The monitoring of diesel exhaust emissions in underground mining environments has in the past been a somewhat less than exact science. Due to lack of understanding, lack of precision instruments for measuring emissions in the work environment, and lack of a common testing method, this critical component of mine operations has been left underdeveloped. Diesel exhaust emissions have consistently posed the problem of understanding what actually is coming out of the tailpipe of a diesel engine at any given time. Understanding and monitoring these emissions can improve the performance and maintenance of engines, and therefore bring the emissions to safer and healthier levels.
U.S. Pat. No. 4,328,546 is concerned with an automated engine diagnosing device using, among other things, a digital data processor. One of the objectives of this device is to display to the operator emissions data accumulated from a vehicle engine in an easy-to-understand form for facilitating automotive repairs. Another objective is to visually display to the operator an indication of the concentration of engine emission gases occurring in accordance with the efficiency of firing of a selected cylinder of the engine. Analyzers suitable for the purpose of this invention include those available for analyzing gases like carbon monoxide, nitrogen dioxide, nitrogen oxide, carbon dioxide, oxygen, etc. However, the method involves injecting individual cylinder faults only, and emissions based on a per cylinder basis. Further, the data acquisition and analysis is based on one peak value per engine cylinder. Finally, there is no mention or description of advanced data storage and analysis capabilities in the system.
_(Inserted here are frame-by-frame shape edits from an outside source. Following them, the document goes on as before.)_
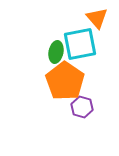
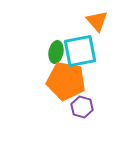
orange triangle: moved 3 px down
cyan square: moved 7 px down
orange pentagon: moved 1 px right; rotated 24 degrees counterclockwise
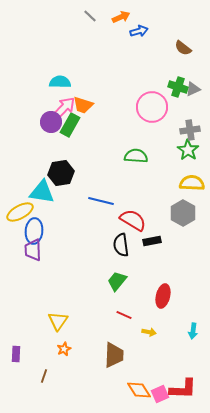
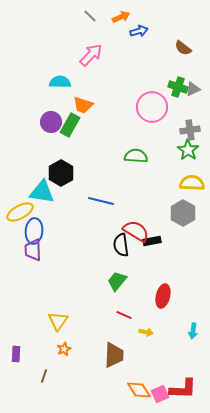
pink arrow: moved 27 px right, 53 px up
black hexagon: rotated 20 degrees counterclockwise
red semicircle: moved 3 px right, 11 px down
yellow arrow: moved 3 px left
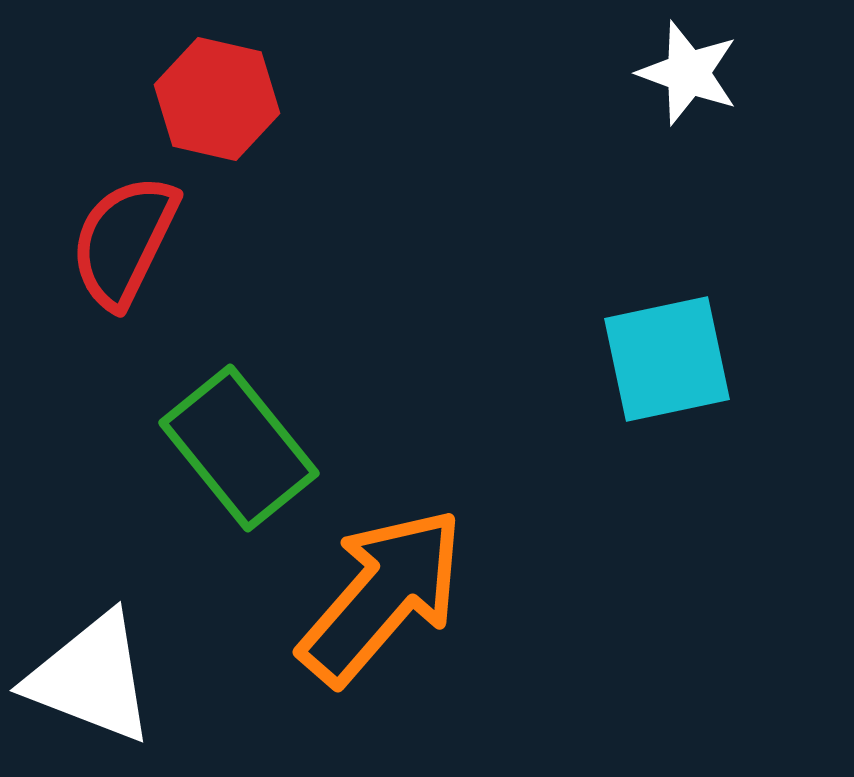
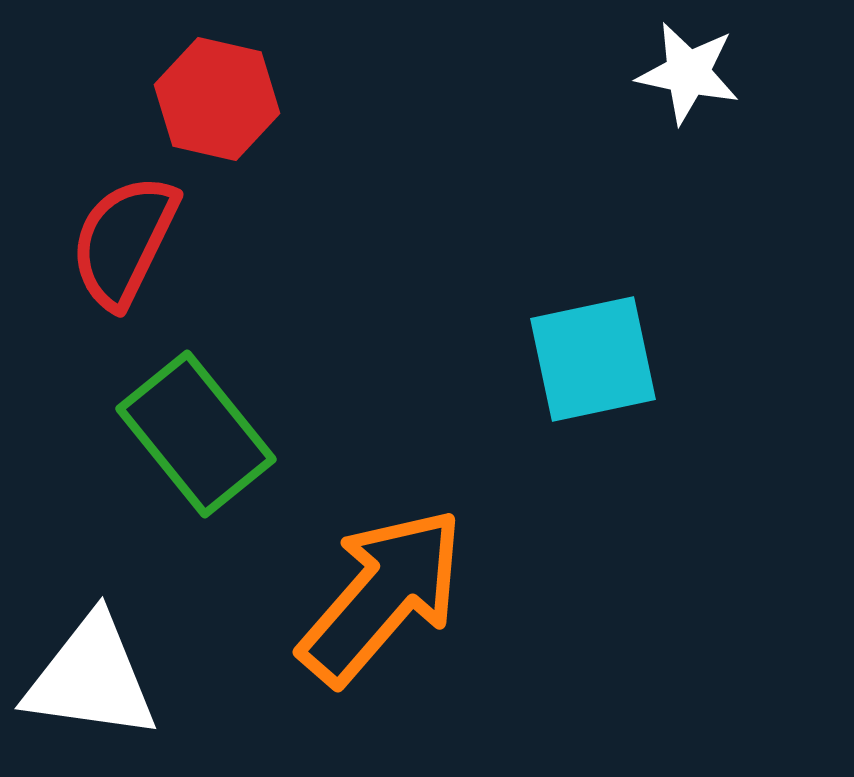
white star: rotated 8 degrees counterclockwise
cyan square: moved 74 px left
green rectangle: moved 43 px left, 14 px up
white triangle: rotated 13 degrees counterclockwise
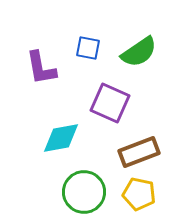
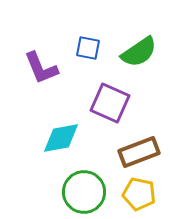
purple L-shape: rotated 12 degrees counterclockwise
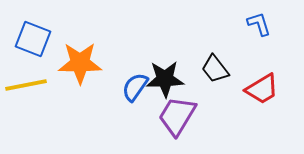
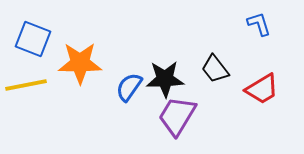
blue semicircle: moved 6 px left
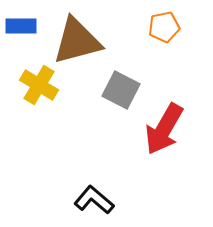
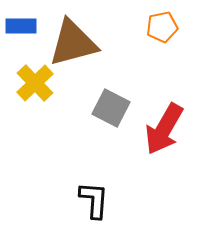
orange pentagon: moved 2 px left
brown triangle: moved 4 px left, 2 px down
yellow cross: moved 4 px left, 2 px up; rotated 15 degrees clockwise
gray square: moved 10 px left, 18 px down
black L-shape: rotated 54 degrees clockwise
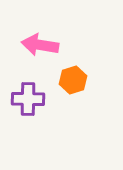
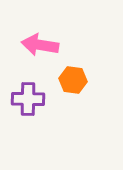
orange hexagon: rotated 24 degrees clockwise
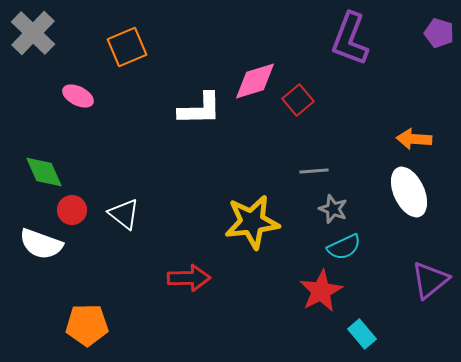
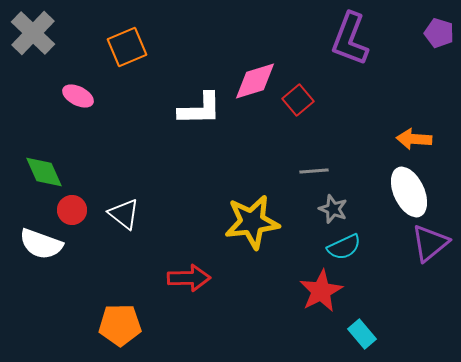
purple triangle: moved 37 px up
orange pentagon: moved 33 px right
It would therefore be highly desirable to develop a system to perform exhaust tests for tracking individual engine emissions by using a total engine state load factor. Such system would allow verification of engine maintenance and repairs, and further evaluation of exhaust after-treatment instruments. The method of use of such system should also be standard so that it can be applied to any type of combustion engine. Such system and method should also preferably allow the measurement of the gas temperature and pressure in the exhaust system.